Task item:
Identify each line in the records below that contains the word "shoulder", and copy it.

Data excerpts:

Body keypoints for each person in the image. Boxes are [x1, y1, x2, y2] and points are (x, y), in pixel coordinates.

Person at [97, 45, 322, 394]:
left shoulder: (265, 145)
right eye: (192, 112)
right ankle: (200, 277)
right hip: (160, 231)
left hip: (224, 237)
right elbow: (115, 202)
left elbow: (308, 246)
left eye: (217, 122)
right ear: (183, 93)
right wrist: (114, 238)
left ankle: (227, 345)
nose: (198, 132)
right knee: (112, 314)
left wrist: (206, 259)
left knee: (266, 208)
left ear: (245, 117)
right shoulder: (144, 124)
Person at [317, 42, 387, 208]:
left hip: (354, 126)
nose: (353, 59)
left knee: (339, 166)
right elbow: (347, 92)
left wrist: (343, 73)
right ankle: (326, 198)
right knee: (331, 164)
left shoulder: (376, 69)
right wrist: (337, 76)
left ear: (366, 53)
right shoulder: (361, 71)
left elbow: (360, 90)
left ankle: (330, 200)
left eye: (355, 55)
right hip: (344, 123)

Response for this exercise:
left shoulder: (265, 145)
right shoulder: (144, 124)
left shoulder: (376, 69)
right shoulder: (361, 71)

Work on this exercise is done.